[Exercise requirements]
Can you give all of these lines as a numbered list, with any blank lines left out?

Start Data provided

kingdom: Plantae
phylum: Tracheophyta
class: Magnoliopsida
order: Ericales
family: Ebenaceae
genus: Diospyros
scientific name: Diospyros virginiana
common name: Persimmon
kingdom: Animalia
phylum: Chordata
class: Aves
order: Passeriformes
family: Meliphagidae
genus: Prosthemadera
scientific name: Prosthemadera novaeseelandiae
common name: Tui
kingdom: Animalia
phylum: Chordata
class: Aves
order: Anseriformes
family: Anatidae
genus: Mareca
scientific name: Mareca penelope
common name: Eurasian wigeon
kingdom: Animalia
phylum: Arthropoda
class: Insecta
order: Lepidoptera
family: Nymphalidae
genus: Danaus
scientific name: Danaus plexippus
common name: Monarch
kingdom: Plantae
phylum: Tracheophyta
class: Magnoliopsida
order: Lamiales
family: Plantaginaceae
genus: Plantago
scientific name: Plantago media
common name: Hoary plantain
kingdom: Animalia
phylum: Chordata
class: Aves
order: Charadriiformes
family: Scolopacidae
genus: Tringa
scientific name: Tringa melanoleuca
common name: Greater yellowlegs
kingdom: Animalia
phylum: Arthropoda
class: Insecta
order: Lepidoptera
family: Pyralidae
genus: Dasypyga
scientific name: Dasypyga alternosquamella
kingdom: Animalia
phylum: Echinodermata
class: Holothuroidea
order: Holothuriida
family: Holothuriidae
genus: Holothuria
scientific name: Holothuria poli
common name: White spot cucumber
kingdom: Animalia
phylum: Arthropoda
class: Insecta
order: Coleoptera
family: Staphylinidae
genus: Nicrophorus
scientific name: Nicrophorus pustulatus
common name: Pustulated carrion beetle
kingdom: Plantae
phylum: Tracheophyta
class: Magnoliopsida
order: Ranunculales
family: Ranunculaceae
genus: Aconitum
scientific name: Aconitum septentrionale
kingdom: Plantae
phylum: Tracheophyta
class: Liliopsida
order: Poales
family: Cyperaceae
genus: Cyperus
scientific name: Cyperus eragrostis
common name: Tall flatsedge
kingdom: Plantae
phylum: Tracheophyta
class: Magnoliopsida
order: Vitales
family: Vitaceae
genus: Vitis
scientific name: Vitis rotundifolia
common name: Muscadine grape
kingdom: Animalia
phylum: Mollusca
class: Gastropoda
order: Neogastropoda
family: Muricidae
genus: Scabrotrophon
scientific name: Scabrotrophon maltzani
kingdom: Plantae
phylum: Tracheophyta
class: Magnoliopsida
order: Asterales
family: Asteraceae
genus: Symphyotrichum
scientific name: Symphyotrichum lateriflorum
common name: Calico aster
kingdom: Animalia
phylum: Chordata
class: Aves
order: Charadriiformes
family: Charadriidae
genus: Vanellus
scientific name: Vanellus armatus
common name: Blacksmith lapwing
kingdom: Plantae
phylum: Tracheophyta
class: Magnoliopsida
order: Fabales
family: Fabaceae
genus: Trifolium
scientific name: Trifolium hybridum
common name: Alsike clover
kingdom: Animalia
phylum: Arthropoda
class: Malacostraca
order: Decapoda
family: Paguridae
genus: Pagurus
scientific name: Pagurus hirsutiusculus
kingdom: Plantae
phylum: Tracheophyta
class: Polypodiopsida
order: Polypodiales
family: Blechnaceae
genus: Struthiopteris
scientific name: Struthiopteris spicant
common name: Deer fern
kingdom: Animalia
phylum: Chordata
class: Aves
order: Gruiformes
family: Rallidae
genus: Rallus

End Data provided

[Complete output]
1. kingdom: Plantae
2. phylum: Tracheophyta
3. class: Magnoliopsida
4. order: Ericales
5. family: Ebenaceae
6. genus: Diospyros
7. scientific name: Diospyros virginiana
8. common name: Persimmon
9. kingdom: Animalia
10. phylum: Chordata
11. class: Aves
12. order: Passeriformes
13. family: Meliphagidae
14. genus: Prosthemadera
15. scientific name: Prosthemadera novaeseelandiae
16. common name: Tui
17. kingdom: Animalia
18. phylum: Chordata
19. class: Aves
20. order: Anseriformes
21. family: Anatidae
22. genus: Mareca
23. scientific name: Mareca penelope
24. common name: Eurasian wigeon
25. kingdom: Animalia
26. phylum: Arthropoda
27. class: Insecta
28. order: Lepidoptera
29. family: Nymphalidae
30. genus: Danaus
31. scientific name: Danaus plexippus
32. common name: Monarch
33. kingdom: Plantae
34. phylum: Tracheophyta
35. class: Magnoliopsida
36. order: Lamiales
37. family: Plantaginaceae
38. genus: Plantago
39. scientific name: Plantago media
40. common name: Hoary plantain
41. kingdom: Animalia
42. phylum: Chordata
43. class: Aves
44. order: Charadriiformes
45. family: Scolopacidae
46. genus: Tringa
47. scientific name: Tringa melanoleuca
48. common name: Greater yellowlegs
49. kingdom: Animalia
50. phylum: Arthropoda
51. class: Insecta
52. order: Lepidoptera
53. family: Pyralidae
54. genus: Dasypyga
55. scientific name: Dasypyga alternosquamella
56. kingdom: Animalia
57. phylum: Echinodermata
58. class: Holothuroidea
59. order: Holothuriida
60. family: Holothuriidae
61. genus: Holothuria
62. scientific name: Holothuria poli
63. common name: White spot cucumber
64. kingdom: Animalia
65. phylum: Arthropoda
66. class: Insecta
67. order: Coleoptera
68. family: Staphylinidae
69. genus: Nicrophorus
70. scientific name: Nicrophorus pustulatus
71. common name: Pustulated carrion beetle
72. kingdom: Plantae
73. phylum: Tracheophyta
74. class: Magnoliopsida
75. order: Ranunculales
76. family: Ranunculaceae
77. genus: Aconitum
78. scientific name: Aconitum septentrionale
79. kingdom: Plantae
80. phylum: Tracheophyta
81. class: Liliopsida
82. order: Poales
83. family: Cyperaceae
84. genus: Cyperus
85. scientific name: Cyperus eragrostis
86. common name: Tall flatsedge
87. kingdom: Plantae
88. phylum: Tracheophyta
89. class: Magnoliopsida
90. order: Vitales
91. family: Vitaceae
92. genus: Vitis
93. scientific name: Vitis rotundifolia
94. common name: Muscadine grape
95. kingdom: Animalia
96. phylum: Mollusca
97. class: Gastropoda
98. order: Neogastropoda
99. family: Muricidae
100. genus: Scabrotrophon
101. scientific name: Scabrotrophon maltzani
102. kingdom: Plantae
103. phylum: Tracheophyta
104. class: Magnoliopsida
105. order: Asterales
106. family: Asteraceae
107. genus: Symphyotrichum
108. scientific name: Symphyotrichum lateriflorum
109. common name: Calico aster
110. kingdom: Animalia
111. phylum: Chordata
112. class: Aves
113. order: Charadriiformes
114. family: Charadriidae
115. genus: Vanellus
116. scientific name: Vanellus armatus
117. common name: Blacksmith lapwing
118. kingdom: Plantae
119. phylum: Tracheophyta
120. class: Magnoliopsida
121. order: Fabales
122. family: Fabaceae
123. genus: Trifolium
124. scientific name: Trifolium hybridum
125. common name: Alsike clover
126. kingdom: Animalia
127. phylum: Arthropoda
128. class: Malacostraca
129. order: Decapoda
130. family: Paguridae
131. genus: Pagurus
132. scientific name: Pagurus hirsutiusculus
133. kingdom: Plantae
134. phylum: Tracheophyta
135. class: Polypodiopsida
136. order: Polypodiales
137. family: Blechnaceae
138. genus: Struthiopteris
139. scientific name: Struthiopteris spicant
140. common name: Deer fern
141. kingdom: Animalia
142. phylum: Chordata
143. class: Aves
144. order: Gruiformes
145. family: Rallidae
146. genus: Rallus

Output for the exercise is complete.